In the South, where Jim Crow held a vice grip on the government 60 years after the end of the Civil War, masked men regularly kidnapped people who defied white supremacy, brutally murdered them in public, celebrated their extrajudicial execution as a moral victory, then lied about what the victims had actually done.
After this happened to friends of hers in Memphis, Tennessee, Ida B. Wells devoted her life to challenging the lies told about lynching victims by investigating the true reasons for their deaths.
She found the victims of lynchings were never guilty of the crime used to incite the mob. Instead, whether economically or politically, they incited the ire of Jim Crow’s paramilitary forces because they refused to submit to its dehumanizing demands.

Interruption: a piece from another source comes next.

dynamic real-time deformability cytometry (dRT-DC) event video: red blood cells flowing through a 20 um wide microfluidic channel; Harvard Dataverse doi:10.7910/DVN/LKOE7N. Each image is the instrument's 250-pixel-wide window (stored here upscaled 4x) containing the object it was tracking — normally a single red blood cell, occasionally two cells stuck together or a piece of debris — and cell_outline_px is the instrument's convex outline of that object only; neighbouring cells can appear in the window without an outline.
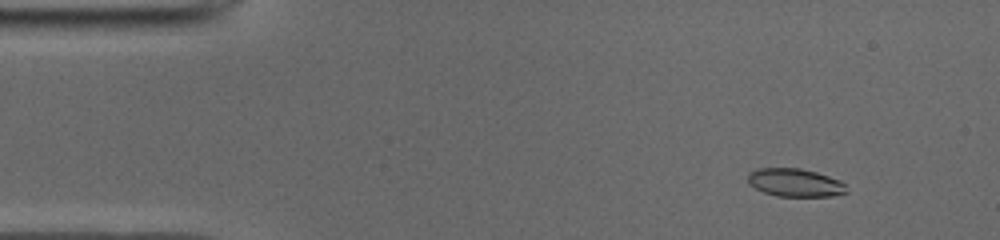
{"species": "common noctule bat (a hibernating species)", "species_latin": "Nyctalus noctula", "temperature_condition": "cold", "stored_images_in_passage": 50, "camera_frame_rate_fps": 3000, "um_per_image_px": 0.085, "animal": {"sex": "male", "body_mass_g": 19.0, "forearm_length_mm": 50.8}, "frame": {"image": 1, "passage_image": 5, "time_ms": 1.333, "image_size_px": [1000, 240], "cell_outline_px": [[848, 192], [832, 196], [776, 196], [764, 192], [748, 184], [748, 172], [756, 168], [800, 168], [816, 172], [840, 180], [844, 184]], "centroid_in_image_um": [67.55, 15.52], "position_along_channel_um": 17.4, "area_um2": 16.18}}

For refusing to bow, they were made an example.
On January 24, Alex Pretti, an ICU nurse at the local VA, was lynched by masked men on the streets of Minneapolis, Minnesota. Before they had any time to investigate what had actually happened, the Trump regime smeared Pretti with lies.

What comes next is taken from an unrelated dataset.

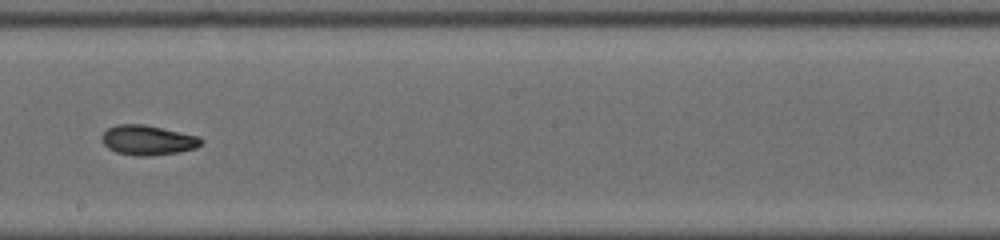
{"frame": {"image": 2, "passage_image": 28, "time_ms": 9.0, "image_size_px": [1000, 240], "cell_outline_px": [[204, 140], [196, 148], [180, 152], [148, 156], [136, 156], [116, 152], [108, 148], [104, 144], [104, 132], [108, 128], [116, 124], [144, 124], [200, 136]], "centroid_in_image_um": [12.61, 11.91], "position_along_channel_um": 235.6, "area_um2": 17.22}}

Stephen Miller, who has set ICE deportation quotas to counter an imagined invasion of non-white people, called Pretti a “domestic terrorist.” Greg Bovino, who held a press conference as spokesperson for the MAGA regime, accused Pretti of planning to “massacre law enforcement.”

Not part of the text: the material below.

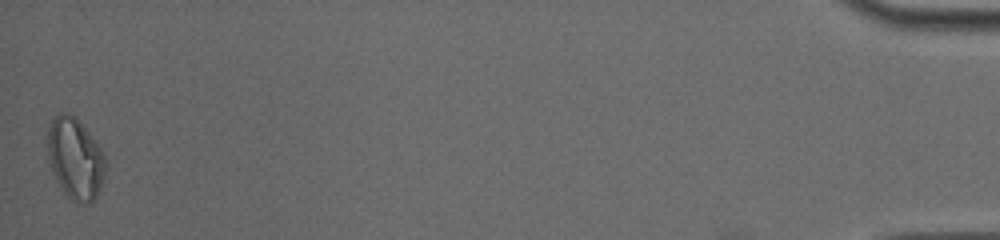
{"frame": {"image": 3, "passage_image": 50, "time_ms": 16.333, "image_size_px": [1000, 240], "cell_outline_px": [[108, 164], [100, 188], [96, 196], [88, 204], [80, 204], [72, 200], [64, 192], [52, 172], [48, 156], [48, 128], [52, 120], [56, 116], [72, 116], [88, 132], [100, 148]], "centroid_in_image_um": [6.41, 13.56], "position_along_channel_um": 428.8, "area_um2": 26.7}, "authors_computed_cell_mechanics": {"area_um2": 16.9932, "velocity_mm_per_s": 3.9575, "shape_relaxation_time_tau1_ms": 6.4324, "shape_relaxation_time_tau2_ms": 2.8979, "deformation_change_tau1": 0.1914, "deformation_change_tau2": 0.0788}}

But Pretti was holding a phone, filming masked men who were terrorizing people on his city’s streets. We know this because other courageous neighbors were doing the same thing. One of them captured the celebratory clapping of agents that began as the 10 shots that killed Pretti were still being fired.
The masks. The lies. The celebration. These are the hallmarks of a lynching. They clarify what we are facing.
These are not men who made a mistake. They are not law enforcement officers who need better training. They are executing their mission to force Americans to comply with the Trump regime — and thanks to the Big Deadly and Destructive Bill that passed Congress last summer, they have unprecedented resources to do it.
They only way to stop a lynch mob is to build a moral movement that can reclaim the tools of government, hold people accountable for their crimes, and reconstruct a democracy committed to liberty and equality for all.
Just as American history helps us name what we’re seeing, it can also show us the way out. Jim Crow was defeated in the 20th century by a coalition of people who countered the distorted moral narrative of a fiery cross with a moral movement that demonstrated the power of nonviolence.
Sixty-two years ago, after three civil rights workers were kidnapped and murdered in Mississippi, hundreds of college students were gathered in Ohio for training. When civil rights leader Bob Moses told the group what had happened, every one of those young people decided to risk their lives to continue on with the work of registering voters.
Like them, those of us who know what these masked men are doing is wrong cannot sit back and curse the darkness from the comfort of our normal lives. Instead, we must recognize what’s stirring within us as righteous anger to fuel a moral struggle.
We must let the blood of Alex Pretti and Renee Good and the more than 30 people who have died in ICE custody over the past year cry out from the ground. It is calling us to build a moral movement to reclaim the tools of government in the places where we are.
Alex Pretti was lynched, as Renee Good was before him. In this moment, we must each make our decision about what we will do with the power of nonviolence to reclaim the tools of our government.